Asaali vs Commissioner of Customs
GR No. L-24170 December 16, 1978
Facts: On September 10, 1950, at about noon time, a customs patrol team on board Patrol Boat ST-23 intercepted the five (5) sailing vessels in question on the high seas, between British North Borneo and Sulu while they were heading towards Tawi-tawi, Sulu. After ordering the vessels to stop, the customs officers boarded and found on board, 181 cases of ‘Herald’ cigarettes, 9 cases of ‘Camel’ cigarettes, and some pieces of rattan chairs. The sailing vessels are all of Philippine registry, owned and manned by Filipino residents of Sulu, and of less than thirty (30) tons burden. They came from Sandakan, British North Borneo, but did not possess any permit from the Commissioner of Customs to engage in the importation of merchandise into any port of the Sulu sea, as required by Section 1363(a) of the Revised Administrative Code. Their cargoes were not covered by the required import license under Republic Act No. 426, otherwise known as the Import Control Law. Respondent Commissioner of Customs, as noted at the outset, affirmed the decision rendered by the Collector of Customs of Jolo, who found cause for forfeiture under the law of the vessels and the cargo contained therein.
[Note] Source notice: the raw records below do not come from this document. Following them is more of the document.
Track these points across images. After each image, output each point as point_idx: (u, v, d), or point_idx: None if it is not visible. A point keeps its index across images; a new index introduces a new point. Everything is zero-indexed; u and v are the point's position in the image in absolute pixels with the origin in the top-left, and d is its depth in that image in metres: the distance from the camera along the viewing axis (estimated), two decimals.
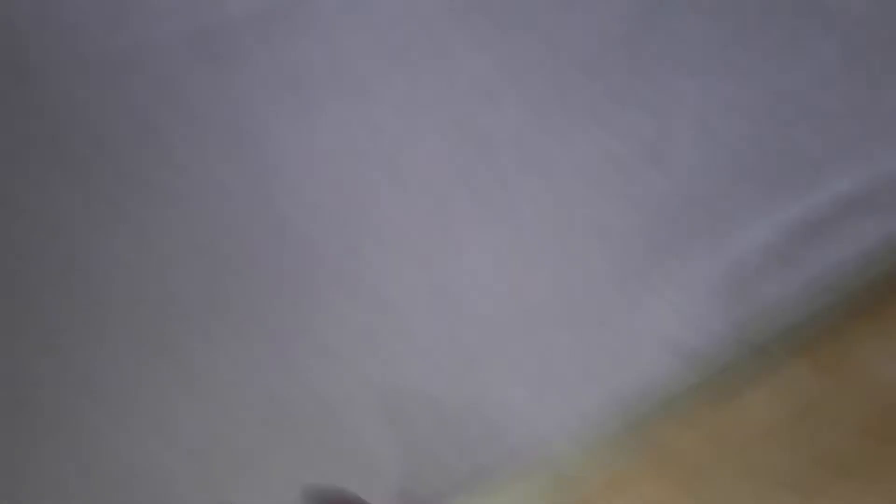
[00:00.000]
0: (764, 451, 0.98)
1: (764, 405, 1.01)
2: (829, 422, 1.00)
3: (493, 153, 1.27)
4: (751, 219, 1.19)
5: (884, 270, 1.14)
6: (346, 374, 1.02)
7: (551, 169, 1.25)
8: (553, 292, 1.12)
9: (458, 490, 0.98)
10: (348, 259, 1.13)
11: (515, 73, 1.37)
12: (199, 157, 1.22)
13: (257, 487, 0.98)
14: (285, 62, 1.35)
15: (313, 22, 1.42)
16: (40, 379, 1.00)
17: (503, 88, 1.35)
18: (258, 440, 1.00)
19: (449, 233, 1.18)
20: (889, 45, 1.40)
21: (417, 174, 1.24)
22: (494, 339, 1.07)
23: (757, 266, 1.14)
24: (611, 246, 1.17)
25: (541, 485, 0.99)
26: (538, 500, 0.98)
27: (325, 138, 1.26)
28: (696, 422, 1.00)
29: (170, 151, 1.23)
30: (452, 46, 1.40)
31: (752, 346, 1.06)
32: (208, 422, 0.99)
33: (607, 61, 1.38)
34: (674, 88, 1.34)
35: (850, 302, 1.11)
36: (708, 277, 1.13)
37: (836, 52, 1.40)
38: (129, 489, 0.96)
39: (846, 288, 1.12)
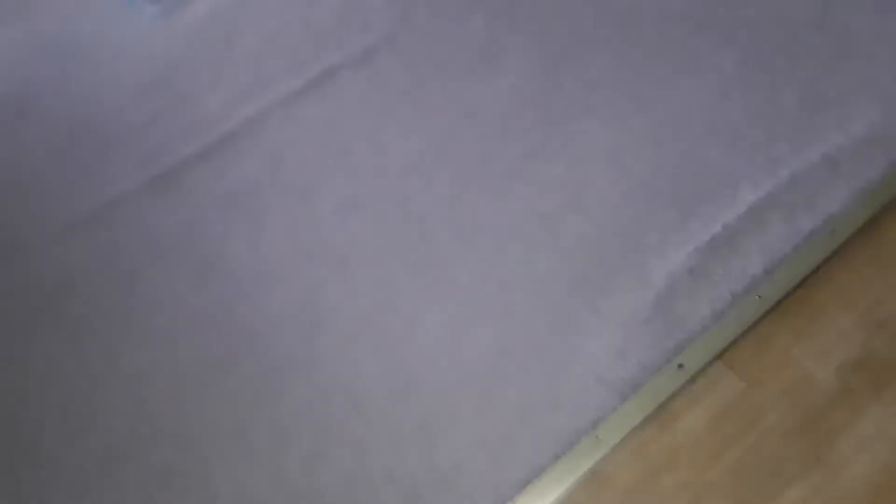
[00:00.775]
0: (701, 468, 1.05)
1: (698, 423, 1.09)
2: (762, 430, 1.07)
3: (429, 229, 1.39)
4: (671, 245, 1.27)
5: (797, 270, 1.20)
6: (319, 467, 1.14)
7: (483, 234, 1.36)
8: (495, 350, 1.22)
9: None
10: (310, 359, 1.26)
11: (441, 149, 1.49)
12: (171, 289, 1.38)
13: None
14: (234, 183, 1.51)
15: (256, 142, 1.57)
16: None
17: (432, 166, 1.47)
18: None
19: (395, 313, 1.29)
20: (785, 47, 1.47)
21: (361, 262, 1.36)
22: (448, 407, 1.18)
23: (678, 289, 1.22)
24: (544, 296, 1.26)
25: None
26: None
27: (276, 245, 1.41)
28: (634, 448, 1.08)
29: (146, 290, 1.39)
30: (384, 136, 1.54)
31: (681, 367, 1.14)
32: None
33: (522, 121, 1.49)
34: (586, 134, 1.44)
35: (769, 307, 1.18)
36: (635, 309, 1.21)
37: (735, 63, 1.47)
38: None
39: (764, 293, 1.19)
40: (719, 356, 1.15)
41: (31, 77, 1.85)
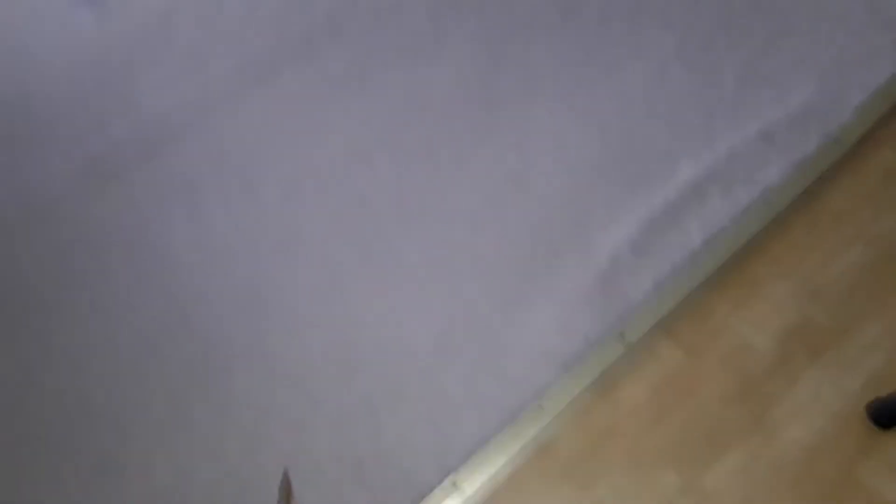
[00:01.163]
0: (642, 435, 1.06)
1: (639, 392, 1.09)
2: (702, 397, 1.08)
3: (375, 214, 1.38)
4: (613, 221, 1.28)
5: (735, 241, 1.21)
6: (261, 449, 1.13)
7: (430, 216, 1.36)
8: (441, 329, 1.21)
9: None
10: (253, 343, 1.24)
11: (386, 136, 1.48)
12: (112, 281, 1.35)
13: None
14: (176, 175, 1.49)
15: (198, 134, 1.55)
16: None
17: (377, 152, 1.46)
18: None
19: (341, 296, 1.28)
20: (723, 28, 1.48)
21: (306, 248, 1.35)
22: (393, 385, 1.17)
23: (620, 264, 1.22)
24: (490, 275, 1.26)
25: None
26: None
27: (219, 235, 1.39)
28: (577, 417, 1.08)
29: (86, 284, 1.36)
30: (327, 124, 1.53)
31: (623, 339, 1.14)
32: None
33: (466, 103, 1.49)
34: (529, 115, 1.44)
35: (706, 278, 1.19)
36: (578, 284, 1.22)
37: (674, 44, 1.49)
38: None
39: (703, 265, 1.20)
40: (660, 327, 1.16)
41: None
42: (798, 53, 1.41)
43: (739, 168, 1.29)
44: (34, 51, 1.77)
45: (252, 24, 1.70)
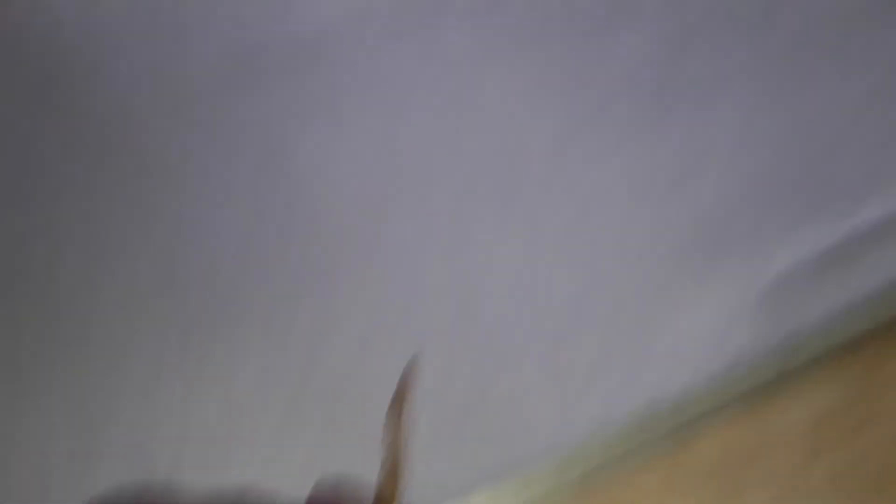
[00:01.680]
0: (794, 467, 0.92)
1: (796, 419, 0.96)
2: (870, 439, 0.94)
3: (523, 173, 1.29)
4: (779, 244, 1.16)
5: None
6: (357, 378, 1.02)
7: (579, 189, 1.26)
8: (573, 308, 1.10)
9: (473, 486, 0.96)
10: (365, 277, 1.16)
11: (554, 89, 1.39)
12: (229, 177, 1.28)
13: (275, 472, 1.00)
14: (321, 88, 1.42)
15: (354, 59, 1.49)
16: (65, 367, 1.04)
17: (537, 112, 1.38)
18: (278, 429, 1.02)
19: (468, 252, 1.19)
20: None
21: (442, 194, 1.26)
22: (514, 343, 1.06)
23: (784, 288, 1.10)
24: (636, 263, 1.15)
25: (555, 485, 0.95)
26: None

He was, as also already made known, sustained by the Court of Tax Appeals. Hence this petition for review.
Issue: Whether or not the forfeiture and seizure made by the collector at the high seas is proper.
Held: Yes. It is unquestioned that all vessels seized are of Philippine registry. The Revised Penal Code leaves no doubt as to its applicability and enforceability not only within the Philippines, its interior waters and maritime zone, but also outside of its jurisdiction against those committing offense while on a Philippine ship. The principle of law that sustains the validity of such a provision equally supplies a firm foundation for the seizure of the five sailing vessels found thereafter to have violated the applicable provisions of the Revised Administrative Code.
Moreover, it is a well settled doctrine of International Law that goes back to Chief Justice Marshall’s opinion in Church v. Hubbart, an 1804 decision, that a state has the right to protect itself and its revenues, a right not limited to its own territory but extending to the high seas. In the language of Chief Justice Marshall: “The authority of a nation within its own territory is absolute and exclusive. The seizure of a vessel within the range of its cannon by a foreign force is an invasion of that territory, and is a hostile act which it is its duty to repel. But its power to secure itself from injury may certainly be exercised beyond the limits of its territory.”
The question asked in the brief of petitioners-appellants as to whether the seizure of the vessels in question and the cargoes on the high seas and thus beyond the territorial waters of the Philippines was legal must be answered in the affirmative.
Such expiration of the period of effectivity of Republic Act No. 650 did not have the effect of depriving the Commissioner of Customs of the jurisdiction, acquired by him prior thereto, to act on cases of forfeiture pending before him, which are in the nature of proceeding in rem.